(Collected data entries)
========================================

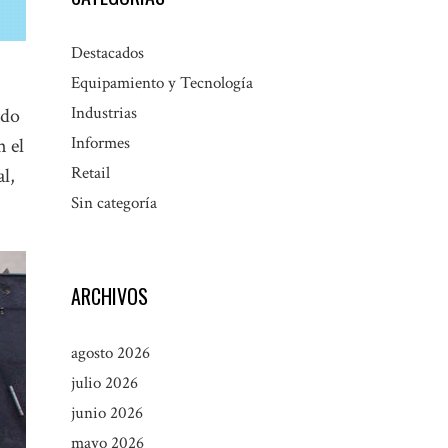
Destacados
Equipamiento y Tecnología
Industrias
ado
Informes
n el
Retail
l,
Sin categoría
ARCHIVOS
agosto 2026
julio 2026
junio 2026
mayo 2026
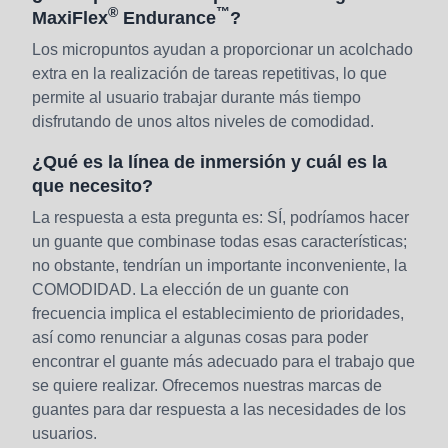
®
™
MaxiFlex
Endurance
?
Los micropuntos ayudan a proporcionar un acolchado
extra en la realización de tareas repetitivas, lo que
permite al usuario trabajar durante más tiempo
disfrutando de unos altos niveles de comodidad.
¿Qué es la línea de inmersión y cuál es la
que necesito?
La respuesta a esta pregunta es: SÍ, podríamos hacer
un guante que combinase todas esas características;
no obstante, tendrían un importante inconveniente, la
COMODIDAD. La elección de un guante con
frecuencia implica el establecimiento de prioridades,
así como renunciar a algunas cosas para poder
encontrar el guante más adecuado para el trabajo que
se quiere realizar. Ofrecemos nuestras marcas de
guantes para dar respuesta a las necesidades de los
usuarios.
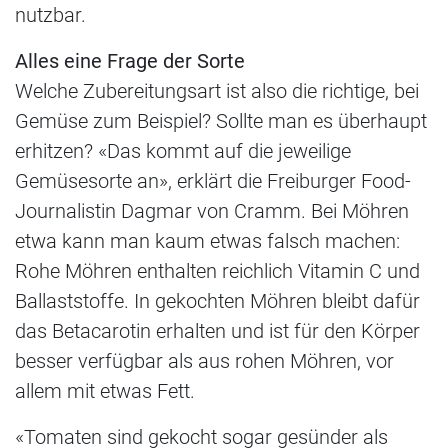
nutzbar.
Alles eine Frage der Sorte
Welche Zubereitungsart ist also die richtige, bei
Gemüse zum Beispiel? Sollte man es überhaupt
erhitzen? «Das kommt auf die jeweilige
Gemüsesorte an», erklärt die Freiburger Food-
Journalistin Dagmar von Cramm. Bei Möhren
etwa kann man kaum etwas falsch machen:
Rohe Möhren enthalten reichlich Vitamin C und
Ballaststoffe. In gekochten Möhren bleibt dafür
das Betacarotin erhalten und ist für den Körper
besser verfügbar als aus rohen Möhren, vor
allem mit etwas Fett.
«Tomaten sind gekocht sogar gesünder als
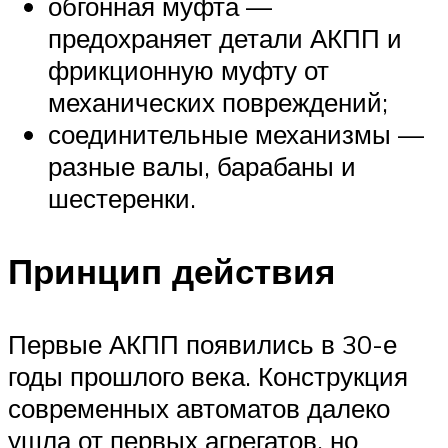
обгонная муфта —
предохраняет детали АКПП и
фрикционную муфту от
механических повреждений;
соединительные механизмы —
разные валы, барабаны и
шестеренки.
Принцип действия
Первые АКПП появились в 30-е
годы прошлого века. Конструкция
современных автоматов далеко
ушла от первых агрегатов, но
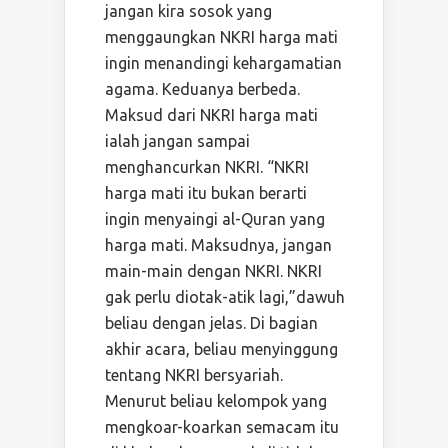
jangan kira sosok yang
menggaungkan NKRI harga mati
ingin menandingi kehargamatian
agama. Keduanya berbeda.
Maksud dari NKRI harga mati
ialah jangan sampai
menghancurkan NKRI. “NKRI
harga mati itu bukan berarti
ingin menyaingi al-Quran yang
harga mati. Maksudnya, jangan
main-main dengan NKRI. NKRI
gak perlu diotak-atik lagi,”dawuh
beliau dengan jelas. Di bagian
akhir acara, beliau menyinggung
tentang NKRI bersyariah.
Menurut beliau kelompok yang
mengkoar-koarkan semacam itu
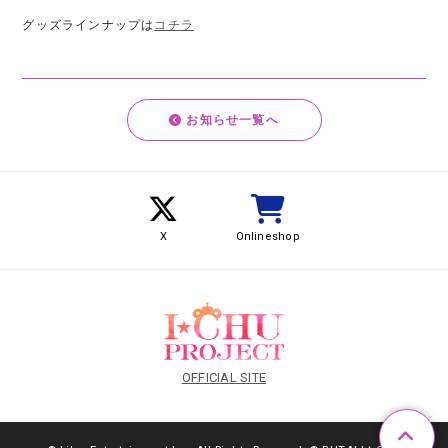
グッズラインナップは
コチラ
お知らせ一覧へ
X
Onlineshop
OFFICIAL SITE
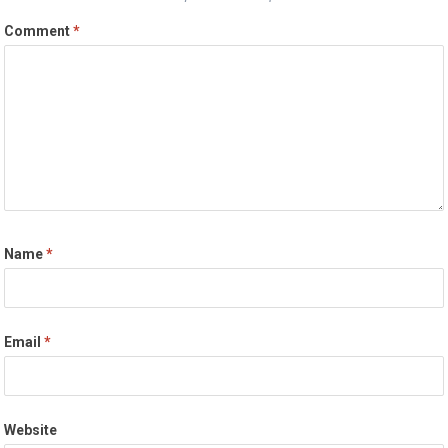
Comment
*
Name
*
Email
*
Website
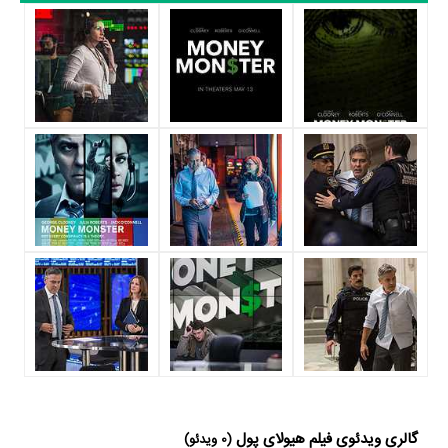
Powell و
کریستوفر دنهام
در نقش Ron Sprecher به ایفای نقش و بازیگری
پرداخته‌اند. در فیلم هیولای پول حدود 14 بازیگر جلوی دوربین رفته‌اند که از نظر
تعداد بازیگران می‌توان هیولای پول را یک اثر پربازیگر عنوان کرد. از این‌لحاظ
کارگردانی فیلم هیولای پول باتوجه به بازی گرفتن از این تعداد بازیگر و مدیریت
آنها کار بسیار دشواری بوده است؛ باید بررسی کرد آیا
جودی فاستر
به‌عنوان
کارگردان و به‌عنوان بازیگردان و همچنین تیم بازیگری هیولای پول توانسته‌اند در
این زمینه موفق باشند و بازی‌های درخشانی را نمایش دهند؟
از دیگر بازیگران فیلم هیولای پول می‌توان به
Lenny Venito
در نقش Lenny
Chris Bauer
(The Cameraman)،
در نقش Lt. Nelson،
Dennis
Boutsikaris
در نقش Avery Goodloe CFO،
Emily Meade
در نقش
Condola Rashad
Molly،
در نقش Bree (The Assistant)،
Aaron Yoo
در نقش Won Joon و
Grant Rosenmeyer
در نقش Tech Dave اشاره
کرد.
متوسط سن بازیگران هیولای پول براساس میزان سنی که از آنها در
دایرةالمعارف آنلاین سینما و تلویزیون یعنی
منظوم
ثبت شده، 45 سال است که
گالری ویدئوی فیلم هیولای پول
(0 ویدئو)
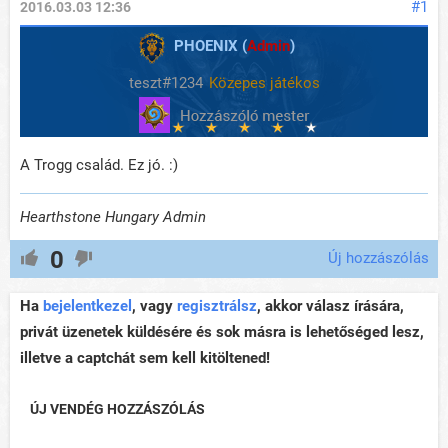
#1
2016.03.03 12:36
PHOENIX (
Admin
)
teszt#1234
Közepes játékos
A Trogg család. Ez jó. :)
Hearthstone Hungary Admin
0
Új hozzászólás
Ha
bejelentkezel
, vagy
regisztrálsz
, akkor válasz írására,
privát üzenetek küldésére és sok másra is lehetőséged lesz,
illetve a captchát sem kell kitöltened!
ÚJ VENDÉG HOZZÁSZÓLÁS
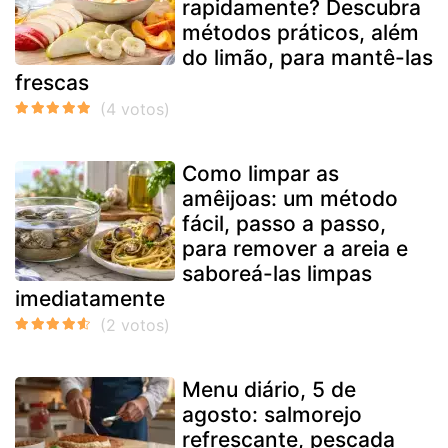
rapidamente? Descubra
métodos práticos, além
do limão, para mantê-las
frescas
Como limpar as
amêijoas: um método
fácil, passo a passo,
para remover a areia e
saboreá-las limpas
imediatamente
Menu diário, 5 de
agosto: salmorejo
refrescante, pescada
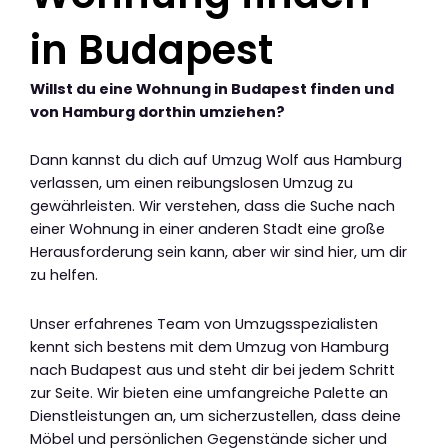
in Budapest
Willst du eine Wohnung in Budapest finden und
von Hamburg dorthin umziehen?
Dann kannst du dich auf Umzug Wolf aus Hamburg
verlassen, um einen reibungslosen Umzug zu
gewährleisten. Wir verstehen, dass die Suche nach
einer Wohnung in einer anderen Stadt eine große
Herausforderung sein kann, aber wir sind hier, um dir
zu helfen.
Unser erfahrenes Team von Umzugsspezialisten
kennt sich bestens mit dem Umzug von Hamburg
nach Budapest aus und steht dir bei jedem Schritt
zur Seite. Wir bieten eine umfangreiche Palette an
Dienstleistungen an, um sicherzustellen, dass deine
Möbel und persönlichen Gegenstände sicher und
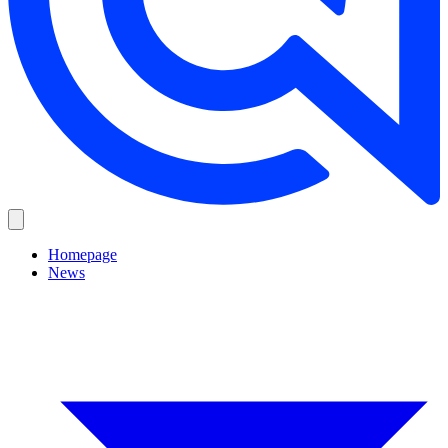
Homepage
News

========================================

### Aim of the exercise
Recast the text lines from all the records above as a JSON list of strings, one string per line, with blank lines dropped. Leave the pictures out.

### Expected output
[
  "Destacados",
  "Equipamiento y Tecnología",
  "Industrias",
  "ado",
  "Informes",
  "n el",
  "Retail",
  "l,",
  "Sin categoría",
  "ARCHIVOS",
  "agosto 2026",
  "julio 2026",
  "junio 2026",
  "mayo 2026",
  "®",
  "™",
  "MaxiFlex",
  "Endurance",
  "?",
  "Los micropuntos ayudan a proporcionar un acolchado",
  "extra en la realización de tareas repetitivas, lo que",
  "permite al usuario trabajar durante más tiempo",
  "disfrutando de unos altos niveles de comodidad.",
  "¿Qué es la línea de inmersión y cuál es la",
  "que necesito?",
  "La respuesta a esta pregunta es: SÍ, podríamos hacer",
  "un guante que combinase todas esas características;",
  "no obstante, tendrían un importante inconveniente, la",
  "COMODIDAD. La elección de un guante con",
  "frecuencia implica el establecimiento de prioridades,",
  "así como renunciar a algunas cosas para poder",
  "encontrar el guante más adecuado para el trabajo que",
  "se quiere realizar. Ofrecemos nuestras marcas de",
  "guantes para dar respuesta a las necesidades de los",
  "usuarios.",
  "nutzbar.",
  "Alles eine Frage der Sorte",
  "Welche Zubereitungsart ist also die richtige, bei",
  "Gemüse zum Beispiel? Sollte man es überhaupt",
  "erhitzen? «Das kommt auf die jeweilige",
  "Gemüsesorte an», erklärt die Freiburger Food-",
  "Journalistin Dagmar von Cramm. Bei Möhren",
  "etwa kann man kaum etwas falsch machen:",
  "Rohe Möhren enthalten reichlich Vitamin C und",
  "Ballaststoffe. In gekochten Möhren bleibt dafür",
  "das Betacarotin erhalten und ist für den Körper",
  "besser verfügbar als aus rohen Möhren, vor",
  "allem mit etwas Fett.",
  "«Tomaten sind gekocht sogar gesünder als",
  "обгонная муфта —",
  "предохраняет детали АКПП и",
  "фрикционную муфту от",
  "механических повреждений;",
  "соединительные механизмы —",
  "разные валы, барабаны и",
  "шестеренки.",
  "Принцип действия",
  "Первые АКПП появились в 30-е",
  "годы прошлого века. Конструкция",
  "современных автоматов далеко",
  "ушла от первых агрегатов, но",
  "jangan kira sosok yang",
  "menggaungkan NKRI harga mati",
  "ingin menandingi kehargamatian",
  "agama. Keduanya berbeda.",
  "Maksud dari NKRI harga mati",
  "ialah jangan sampai",
  "menghancurkan NKRI. “NKRI",
  "harga mati itu bukan berarti",
  "ingin menyaingi al-Quran yang",
  "harga mati. Maksudnya, jangan",
  "main-main dengan NKRI. NKRI",
  "gak perlu diotak-atik lagi,”dawuh",
  "beliau dengan jelas. Di bagian",
  "akhir acara, beliau menyinggung",
  "tentang NKRI bersyariah.",
  "Menurut beliau kelompok yang",
  "mengkoar-koarkan semacam itu",
  "グッズラインナップは",
  "コチラ",
  "お知らせ一覧へ",
  "X",
  "Onlineshop",
  "OFFICIAL SITE",
  "Comment",
  "*",
  "Name",
  "*",
  "Email",
  "*",
  "Website",
  "Powell و",
  "کریستوفر دنهام",
  "در نقش Ron Sprecher به ایفای نقش و بازیگری",
  "پرداخته‌اند. در فیلم هیولای پول حدود 14 بازیگر جلوی دوربین رفته‌اند که از نظر",
  "تعداد بازیگران می‌توان هیولای پول را یک اثر پربازیگر عنوان کرد. از این‌لحاظ",
  "کارگردانی فیلم هیولای پول باتوجه به بازی گرفتن از این تعداد بازیگر و مدیریت",
  "آنها کار بسیار دشواری بوده است؛ باید بررسی کرد آیا",
  "جودی فاستر",
  "به‌عنوان",
  "کارگردان و به‌عنوان بازیگردان و همچنین تیم بازیگری هیولای پول توانسته‌اند در",
  "این زمینه موفق باشند و بازی‌های درخشانی را نمایش دهند؟",
  "از دیگر بازیگران فیلم هیولای پول می‌توان به",
  "Lenny Venito",
  "در نقش Lenny",
  "Chris Bauer",
  "(The Cameraman)،",
  "در نقش Lt. Nelson،",
  "Dennis",
  "Boutsikaris",
  "در نقش Avery Goodloe CFO،",
  "Emily Meade",
  "در نقش",
  "Condola Rashad",
  "Molly،",
  "در نقش Bree (The Assistant)،",
  "Aaron Yoo",
  "در نقش Won Joon و",
  "Grant Rosenmeyer",
  "در نقش Tech Dave اشاره",
  "کرد.",
  "متوسط سن بازیگران هیولای پول براساس میزان سنی که از آنها در",
  "دایرةالمعارف آنلاین سینما و تلویزیون یعنی",
  "منظوم",
  "ثبت شده، 45 سال است که",
  "گالری ویدئوی فیلم هیولای پول",
  "(0 ویدئو)",
  "#1",
  "2016.03.03 12:36",
  "PHOENIX (",
  "Admin",
  ")",
  "teszt#1234",
  "Közepes játékos",
  "A Trogg család. Ez jó. :)",
  "Hearthstone Hungary Admin",
  "0",
  "Új hozzászólás",
  "Ha",
  "bejelentkezel",
  ", vagy",
  "regisztrálsz",
  ", akkor válasz írására,",
  "privát üzenetek küldésére és sok másra is lehetőséged lesz,",
  "illetve a captchát sem kell kitöltened!",
  "ÚJ VENDÉG HOZZÁSZÓLÁS",
  "rapidamente? Descubra",
  "métodos práticos, além",
  "do limão, para mantê-las",
  "frescas",
  "Como limpar as",
  "amêijoas: um método",
  "fácil, passo a passo,",
  "para remover a areia e",
  "saboreá-las limpas",
  "imediatamente",
  "Menu diário, 5 de",
  "agosto: salmorejo",
  "refrescante, pescada",
  "in Budapest",
  "Willst du eine Wohnung in Budapest finden und",
  "von Hamburg dorthin umziehen?",
  "Dann kannst du dich auf Umzug Wolf aus Hamburg",
  "verlassen, um einen reibungslosen Umzug zu",
  "gewährleisten. Wir verstehen, dass die Suche nach",
  "einer Wohnung in einer anderen Stadt eine große",
  "Herausforderung sein kann, aber wir sind hier, um dir",
  "zu helfen.",
  "Unser erfahrenes Team von Umzugsspezialisten",
  "kennt sich bestens mit dem Umzug von Hamburg",
  "nach Budapest aus und steht dir bei jedem Schritt",
  "zur Seite. Wir bieten eine umfangreiche Palette an",
  "Dienstleistungen an, um sicherzustellen, dass deine",
  "Möbel und persönlichen Gegenstände sicher und",
  "Homepage",
  "News"
]